Sir Roger, it is a pleasure to serve under your chairmanship.
The Government’s proposal in the Bill will do some marginal good, reducing the cost of buying for some people. The danger is that it meets the needs of a very small number of people. The overwhelming majority of people living in my constituency who cannot afford a home are not in the waiting room, shall we say, to be able to access a new home on the basis of this change. If we think, for example, that £250,000 constitutes the price of an affordable home, we are not in touch with reality—certainly not in the Lake district and the rest of Cumbria. I do not propose to vote against the Government’s proposal, because I can see how it could do some good at the margins, but if we were really bothered about the fact that most people cannot afford to be a first-time buyer with a home of their own, we would be tackling the lack of development of new council homes, social rented homes across the board and shared ownership, and we would be looking at making better use of the current stock.
The reality is that whatever benefit the stamp duty cut might have brought to families has already been quashed and exceeded by the additional cost they will
have to bear through mortgage interest rate increases resulting from the Government’s failures. I am told that in the financial markets, those who are in the know refer to the increased mortgage costs, which dwarf any benefit that the stamp duty may bring to new homeowners, as the moron premium—I promise you that those are not my words, Sir Roger. That is the consequence of a very foolish decision that this Government made just a few months ago.
That is not to say that there is no benefit in what the Government are choosing to do. However, my new clause 3, which—with your permission, Sir Roger—I shall move today, would give the Government the opportunity to recognise that there are unintended consequences. We know that because they have already happened. We all remember that in July 2020, when the current Prime Minister was Chancellor of the Exchequer, there was a stamp duty holiday for purchasers of properties of a value of up to £500,000. The impact on the Lake district was instant and catastrophic: 80% of all new house sales in our community were in the second home market. Some 84% of properties in Elterwater, and more than 50% of properties in Coniston, are not lived in. Communities that were already on the margins might have lost enough full-time occupants that they cannot sustain a local school, post office or bus route or have any community life whatever.

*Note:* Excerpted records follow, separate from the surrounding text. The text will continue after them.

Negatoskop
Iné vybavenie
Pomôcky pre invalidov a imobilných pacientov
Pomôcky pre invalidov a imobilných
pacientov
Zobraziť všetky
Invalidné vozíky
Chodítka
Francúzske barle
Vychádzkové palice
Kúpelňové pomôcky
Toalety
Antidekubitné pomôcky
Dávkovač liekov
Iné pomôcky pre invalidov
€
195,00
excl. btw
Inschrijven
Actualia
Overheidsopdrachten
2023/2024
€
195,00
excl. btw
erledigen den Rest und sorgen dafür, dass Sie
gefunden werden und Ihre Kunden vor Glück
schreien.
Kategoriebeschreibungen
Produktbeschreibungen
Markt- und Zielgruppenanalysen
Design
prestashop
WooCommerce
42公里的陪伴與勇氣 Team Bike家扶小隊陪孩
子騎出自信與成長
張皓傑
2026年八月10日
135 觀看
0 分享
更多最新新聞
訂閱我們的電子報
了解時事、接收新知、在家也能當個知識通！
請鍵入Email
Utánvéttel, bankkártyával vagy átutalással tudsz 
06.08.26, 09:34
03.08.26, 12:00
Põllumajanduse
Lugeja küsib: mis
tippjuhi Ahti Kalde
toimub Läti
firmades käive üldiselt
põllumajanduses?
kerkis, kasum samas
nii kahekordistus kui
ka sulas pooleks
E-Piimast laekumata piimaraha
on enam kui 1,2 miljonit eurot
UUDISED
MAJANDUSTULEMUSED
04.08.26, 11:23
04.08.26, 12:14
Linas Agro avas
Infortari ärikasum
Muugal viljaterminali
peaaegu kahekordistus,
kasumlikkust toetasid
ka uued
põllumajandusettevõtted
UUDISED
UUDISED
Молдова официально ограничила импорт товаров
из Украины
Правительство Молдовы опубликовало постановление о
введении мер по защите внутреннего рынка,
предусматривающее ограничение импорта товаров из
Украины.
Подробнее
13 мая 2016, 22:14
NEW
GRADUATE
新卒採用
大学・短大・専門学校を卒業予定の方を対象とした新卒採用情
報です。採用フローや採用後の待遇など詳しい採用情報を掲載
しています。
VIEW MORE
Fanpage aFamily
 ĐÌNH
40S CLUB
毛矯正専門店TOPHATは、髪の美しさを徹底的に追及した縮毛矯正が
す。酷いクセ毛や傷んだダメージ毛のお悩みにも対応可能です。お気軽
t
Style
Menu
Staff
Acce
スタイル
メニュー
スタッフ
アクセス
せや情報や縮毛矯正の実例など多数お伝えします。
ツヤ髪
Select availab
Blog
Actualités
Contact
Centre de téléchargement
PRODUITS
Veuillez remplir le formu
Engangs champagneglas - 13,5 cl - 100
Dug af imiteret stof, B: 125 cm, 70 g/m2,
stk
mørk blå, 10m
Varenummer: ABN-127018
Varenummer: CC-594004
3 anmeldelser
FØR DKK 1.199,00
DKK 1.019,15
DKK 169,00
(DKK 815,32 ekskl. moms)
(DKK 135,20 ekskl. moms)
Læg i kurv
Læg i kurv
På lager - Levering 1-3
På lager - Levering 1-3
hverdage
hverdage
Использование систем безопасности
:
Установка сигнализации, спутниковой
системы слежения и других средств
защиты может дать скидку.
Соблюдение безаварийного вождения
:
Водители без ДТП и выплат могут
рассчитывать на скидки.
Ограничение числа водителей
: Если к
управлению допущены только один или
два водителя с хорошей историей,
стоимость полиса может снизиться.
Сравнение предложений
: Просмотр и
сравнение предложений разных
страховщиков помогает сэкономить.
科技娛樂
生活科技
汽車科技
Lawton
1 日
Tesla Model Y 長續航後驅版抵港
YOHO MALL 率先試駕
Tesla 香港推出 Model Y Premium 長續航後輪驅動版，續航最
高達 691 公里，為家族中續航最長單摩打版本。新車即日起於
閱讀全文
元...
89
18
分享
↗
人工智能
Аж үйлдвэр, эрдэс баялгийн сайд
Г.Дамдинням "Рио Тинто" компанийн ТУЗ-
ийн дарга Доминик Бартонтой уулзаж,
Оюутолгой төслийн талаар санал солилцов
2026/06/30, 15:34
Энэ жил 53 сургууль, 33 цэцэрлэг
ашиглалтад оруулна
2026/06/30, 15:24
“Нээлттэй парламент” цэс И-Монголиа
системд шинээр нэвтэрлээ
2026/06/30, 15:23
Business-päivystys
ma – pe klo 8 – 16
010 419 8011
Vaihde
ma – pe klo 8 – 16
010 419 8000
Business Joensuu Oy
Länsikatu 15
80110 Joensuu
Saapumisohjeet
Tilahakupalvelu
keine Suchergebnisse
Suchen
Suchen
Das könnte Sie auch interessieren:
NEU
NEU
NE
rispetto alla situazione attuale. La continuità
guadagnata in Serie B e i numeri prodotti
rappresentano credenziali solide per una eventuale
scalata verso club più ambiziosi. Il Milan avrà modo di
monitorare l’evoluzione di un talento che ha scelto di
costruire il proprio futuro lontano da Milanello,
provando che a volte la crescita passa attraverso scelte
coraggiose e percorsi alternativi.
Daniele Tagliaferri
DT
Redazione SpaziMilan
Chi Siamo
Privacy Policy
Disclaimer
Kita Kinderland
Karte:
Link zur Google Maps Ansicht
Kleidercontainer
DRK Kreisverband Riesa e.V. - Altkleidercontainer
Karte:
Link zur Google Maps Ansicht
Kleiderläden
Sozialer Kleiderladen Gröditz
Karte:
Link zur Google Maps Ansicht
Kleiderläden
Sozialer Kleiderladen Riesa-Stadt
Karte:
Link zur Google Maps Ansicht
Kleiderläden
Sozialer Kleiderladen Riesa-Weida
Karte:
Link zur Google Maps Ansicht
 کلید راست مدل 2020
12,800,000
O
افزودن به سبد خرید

There have also been consequences for our workforce. We are all rightly focused on the impact of the massive pressures on our health and social care services; in the lakes, they are under even more pressure because the homes that care workers and health workers once lived in are no longer available to them. That possibility has been wiped out, partly because of a well-intended but poorly informed decision that the current Prime Minister made as Chancellor in July 2020. We have learned that lesson, so there is no excuse for the Government to act without thinking about the unintended consequences and making some attempt to mitigate them.